• Task directions
Turn every line in the listing below into a numbered list, omitting any blank lines.
--- Data for review ---
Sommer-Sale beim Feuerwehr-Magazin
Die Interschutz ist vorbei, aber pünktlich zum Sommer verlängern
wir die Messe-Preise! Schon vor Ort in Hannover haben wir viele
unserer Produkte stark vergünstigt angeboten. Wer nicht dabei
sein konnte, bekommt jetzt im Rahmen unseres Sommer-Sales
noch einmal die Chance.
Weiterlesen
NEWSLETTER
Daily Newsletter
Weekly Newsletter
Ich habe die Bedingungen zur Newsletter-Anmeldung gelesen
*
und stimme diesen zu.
---
• Answer space
1. Sommer-Sale beim Feuerwehr-Magazin
2. Die Interschutz ist vorbei, aber pünktlich zum Sommer verlängern
3. wir die Messe-Preise! Schon vor Ort in Hannover haben wir viele
4. unserer Produkte stark vergünstigt angeboten. Wer nicht dabei
5. sein konnte, bekommt jetzt im Rahmen unseres Sommer-Sales
6. noch einmal die Chance.
7. Weiterlesen
8. NEWSLETTER
9. Daily Newsletter
10. Weekly Newsletter
11. Ich habe die Bedingungen zur Newsletter-Anmeldung gelesen
12. *
13. und stimme diesen zu.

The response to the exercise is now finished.